Feature a Specialty Bar In Lieu of Premium Cocktails
Work with your venue to create a signature cocktail or drink special that can be featured. Drinks such as mojitos, margaritas, or a bubbles bar can be a great cost-effective alternative to a full bar option without leaving your attendees feeling like they are missing something. Negotiate an affordable beer-wine package for the majority of your bars and offer one specialty bar with featured cocktails for your guests to enjoy.
A heavy reception can be a fun and interactive alternative to a traditional dinner buffet and help your bottom line along the way. You need to be selective about the stations you choose. Be mindful of per-person pricing, chef attendant fees, and serving size. Something like a raw bar, for instance, will not yield the same servings per person as a risotto or mashed potato bar. Choose wisely and guarantee smart! Selecting several different reception stations typically allows you to produce different guarantees per station. Go low on items such as salad or pasta and put your budget towards carving stations and specialty items like sushi. Additionally, look to offer tray-passed desserts instead of your standard dessert station. Passed cheesecake and cake pops at the end of the night can be a great alternative to a $15–20 per-person dessert buffet that often gets overlooked.
Surf & Turf with a Twist
When it comes to pleasing a large group at a plated dinner, the duet plate is often the best option. While a traditional surf and turf is generally well received, look for ways to think outside the box and save some money along the way. Think short ribs paired with lobster ravioli or a crab cake as a great, yet cost-effective way to give your guests a great dual plate option! Sometimes a twist on tradition is a welcome change for participants.

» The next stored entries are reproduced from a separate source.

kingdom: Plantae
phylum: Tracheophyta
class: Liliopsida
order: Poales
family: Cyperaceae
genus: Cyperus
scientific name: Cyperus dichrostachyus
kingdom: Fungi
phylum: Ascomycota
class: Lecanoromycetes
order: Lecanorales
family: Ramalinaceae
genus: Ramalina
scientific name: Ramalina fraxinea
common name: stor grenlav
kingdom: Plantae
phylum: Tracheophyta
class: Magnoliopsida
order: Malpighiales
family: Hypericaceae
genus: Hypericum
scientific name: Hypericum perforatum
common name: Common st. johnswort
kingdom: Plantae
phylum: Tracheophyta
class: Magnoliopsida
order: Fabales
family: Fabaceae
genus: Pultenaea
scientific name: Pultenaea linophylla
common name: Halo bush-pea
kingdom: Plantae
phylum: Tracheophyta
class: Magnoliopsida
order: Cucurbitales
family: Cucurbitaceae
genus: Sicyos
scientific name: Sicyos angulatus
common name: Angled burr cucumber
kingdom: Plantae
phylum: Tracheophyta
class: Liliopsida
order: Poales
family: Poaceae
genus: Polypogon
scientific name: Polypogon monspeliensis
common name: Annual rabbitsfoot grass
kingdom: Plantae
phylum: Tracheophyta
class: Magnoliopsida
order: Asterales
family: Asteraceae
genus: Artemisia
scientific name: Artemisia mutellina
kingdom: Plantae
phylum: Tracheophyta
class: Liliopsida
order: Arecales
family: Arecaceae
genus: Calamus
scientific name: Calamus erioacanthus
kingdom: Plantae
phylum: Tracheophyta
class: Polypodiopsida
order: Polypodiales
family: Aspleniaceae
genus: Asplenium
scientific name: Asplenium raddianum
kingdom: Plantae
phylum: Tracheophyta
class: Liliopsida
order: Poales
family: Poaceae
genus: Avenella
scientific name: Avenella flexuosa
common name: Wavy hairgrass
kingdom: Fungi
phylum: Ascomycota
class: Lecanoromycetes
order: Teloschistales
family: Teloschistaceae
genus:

Just as fruit bouquets swept the nation in the last few years, the idea of an edible centerpiece is a great way to leverage menu items and save on your décor budget. Simple items, such as chips and salsa or breadsticks, can be displayed in way that allows you to forgo pricey florals. If budget allows, work with your venue on interesting vessels and display options. Feature menu items such as antipasto, a seafood tower, or cupcakes to highlight your table set in lieu of expensive centerpieces—all while working within the parameters of your F&B budget.
Get the Chef Involved
Regardless of client, venue or budget, do not hesitate to get the chef involved. I yet to meet a chef who wasn’t excited to partner with me on customized menus, even if it meant I had a stringent budget. By nature, chefs are creative and in my experience, they love to flex that creative muscle for a client. Provide the chef with your budget and ask for a custom menu suggestion. Or give them some inspiration by sharing menus from other venues that fit your budget or perhaps a lunch menu that you thought could be modified for your dinner event. We are all in the wonderful world of hospitality together and all have a common goal.